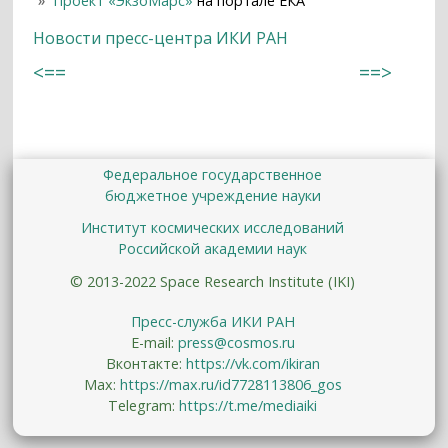
Проект
«ЭкзоМарс
»
на портале ЕКА
Новости пресс-центра ИКИ РАН
<==
==>
Федеральное государственное
бюджетное учреждение науки
Институт космических исследований
Российской академии наук
© 2013-2022 Space Research Institute (IKI)
Пресс-служба ИКИ РАН
E-mail:
press@cosmos.ru
Вконтакте:
https://vk.com/ikiran
Max:
https://max.ru/id7728113806_gos
Telegram:
https://t.me/mediaiki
==========
* What is needed:
Show the lines of the records that include the string "https".

* Exercise answer:
https://vk.com/ikiran
https://max.ru/id7728113806_gos
https://t.me/mediaiki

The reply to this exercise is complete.